GEÇEN hafta bu köşede Baykar'ın üretimi olan TB-2 insansız hava aracının üretilme öyküsünü yazmaya çalıştım.
Özdemir Bayraktar ve oğulları tarafından kurulan Baykar, yetersiz sermayesine ve yol üzerinde karşısına çıkan ve çıkarılan engellere rağmen başarılı olmuş bir şirket.
Ama öte yandan, Baykar’ın ilerlediği yoldan geçen ve geçmekte
olan iki insansız hava aracımız (İHA) daha var.
Bunlardan birini Vestel üretiyor, adı Karayel. Vestel’in Karayel’i
de bütün uçuş testlerini geçti, silah taşıyabilir hale geldi ve
öğrenebildiğim kadarıyla halen bu araçlar kiralık olarak
kullanılıyor.
Bir üçüncü İHA’mız ise Anka adını taşıyor ve TUSAŞ öncülüğünde
devlet tarafından yapılıyor. Ankalar henüz görevde değil, üretim
aşamasında.
Türkiye, kendi İHA’sını yapma kararını Amerika’dan silah yüklü İHA
satın alamayacağını anladığında verdi. Bu satış için ABD’de Kongre
onay sürecine girilmesi gerekiyordu ve bu siyasi süreç tercih
edilmedi; onun yerine o dönem acil ihtiyaç sebebiyle İsrail’den
Heron sistemleri önce kiralandı, sonra alındı. Halen 10 Heron,
Türkiye’de Hava Kuvvetleri Komutanlığı bünyesinde hizmet veriyor.
(Baykar’ın 12 adet TB-2’si Kara Kuvvetleri Komutanlığı bünyesinde
halen görevde, ayrıca Emniyet Genel Müdürlüğü de 6 adet TB-2 almış
durumda.)
Heron alımı sırasında Türkiye kendi İHA’sını da yapmaya karar
verdi.
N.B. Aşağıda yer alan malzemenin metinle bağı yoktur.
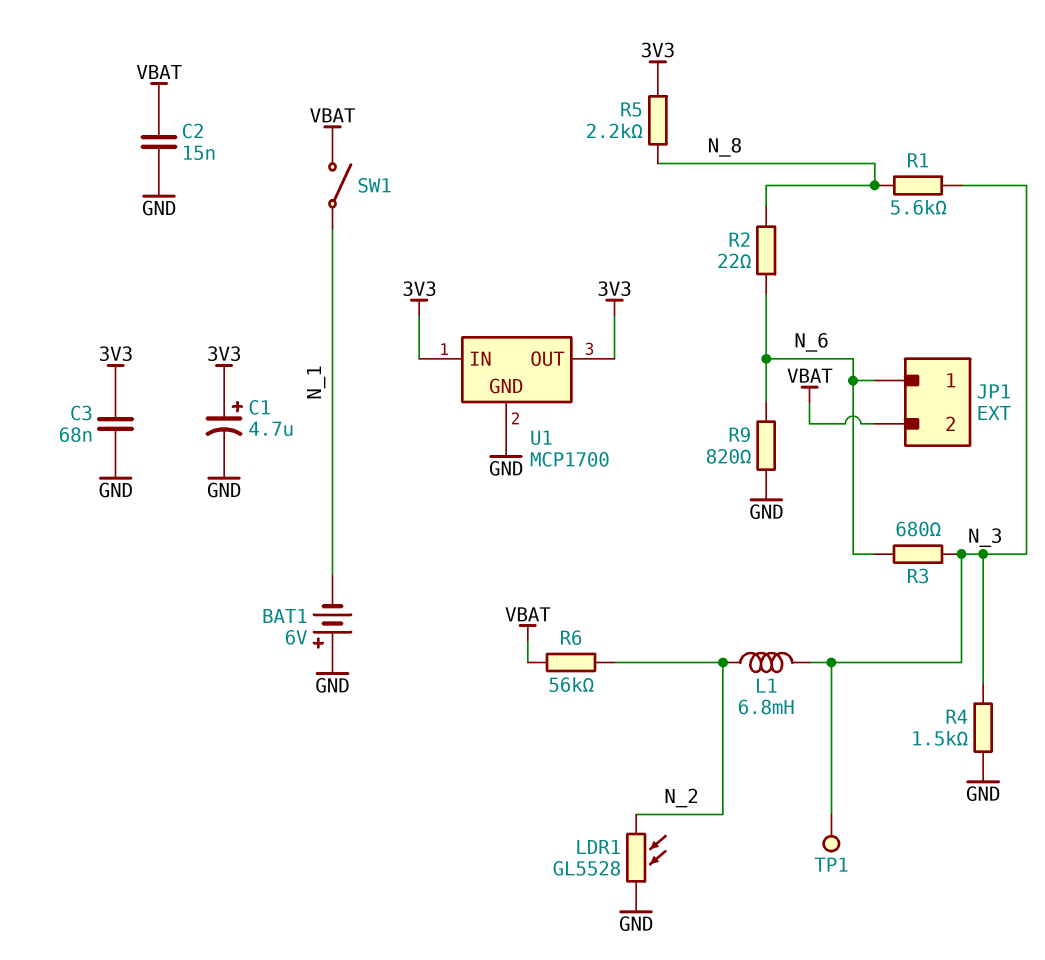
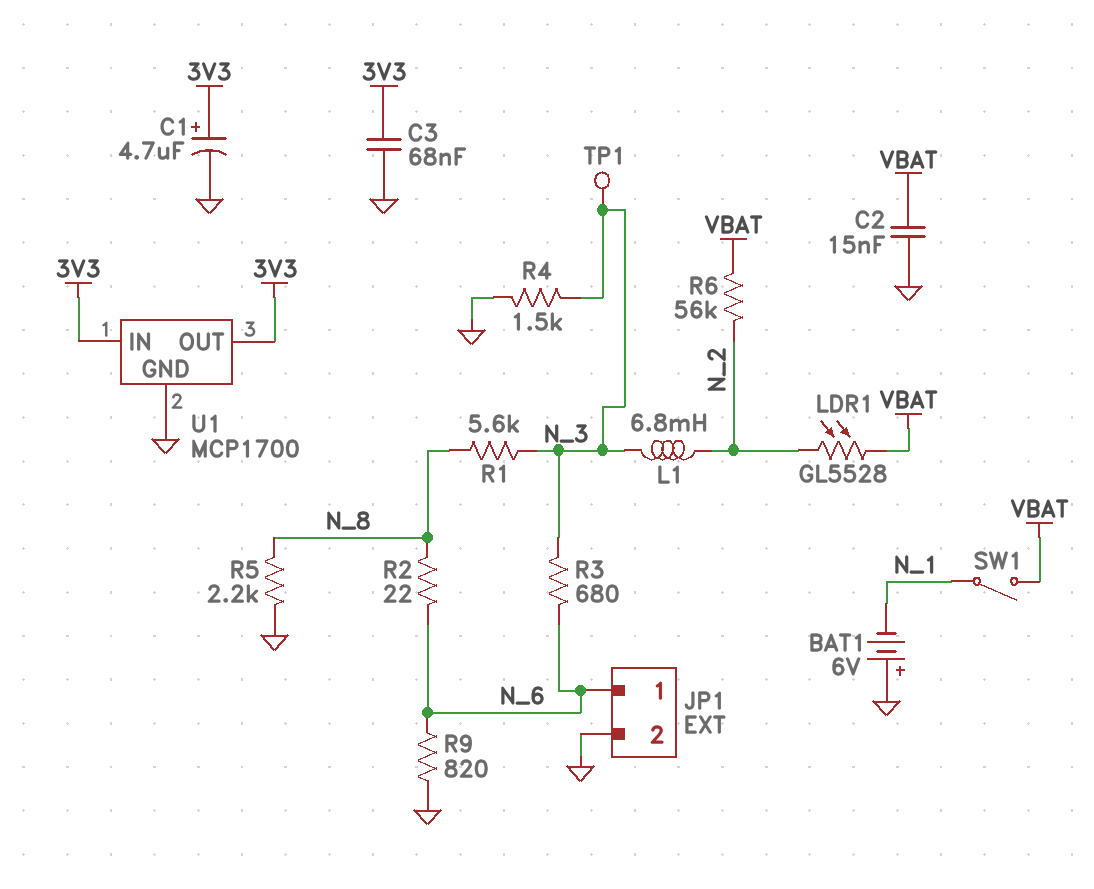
JP1 pin 2: VBAT -> GND
LDR1: GL5528 (GND, N_2) -> GL5528 (N_2, VBAT)
R5: 2.2k (3V3, N_8) -> 2.2k (GND, N_8)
Bizde maalesef bu işlere en önce devletin öncülüğü istenir
ve aranır. Nitekim TUSAŞ, daha çok da devlet şirketleri olan
Aselsan vs şirketlerle ve TÜBİTAK desteğiyle çalışmaya başladı
bile.
Ama ilk İHA’ları özel sektör yaptı. Baykar ve Vestel, Savunma
Sanayi Müsteşarlığı’nın açtığı ihalede yarıştı, her ikisi de
sonuçta başarılı oldu ve şimdi hem Karayel hem TB-2 görevlerinin
başında. Umalım ki pek yakında daha büyük sınıf İHA olan Anka da
devreye girsin.
Sıfırdan üç farklı İHA üretimine birden girmek, bunları silah yükü
taşıyabilir ve yüksek isabet sağlayabilir hale getirmek Türkiye
için sahiden büyük başarı. Ama bu başarıda ders almamız gereken çok
şey de var.
Bir numaralı ders, savunma sanayisinin özel sektöre daha çok
güvenmesi ve bu alanın özel sektör şirketlerine daha fazla
açılmasıyla ilgili.
İkinci ders ise finansla ilgili daha çok. Çoğu zaman özel sektörden
gelen ve yeni ürün geliştiren şirketlerin, eğer ürünü göz
dolduruyorsa sermaye katkısına ihtiyacı oluyor. Baykar’da ve belki
kısmen Vestel’de de bu ihtiyaç görüldü ama kimse bir şey yapmadı.
Oysa bu noktada devlet devreye girip gerekli sermaye katkısını
yapabilirdi, hatta yapmalıydı. Bunlar sonuçta milli şirketler ve
hep milli kalması gereken şirketler.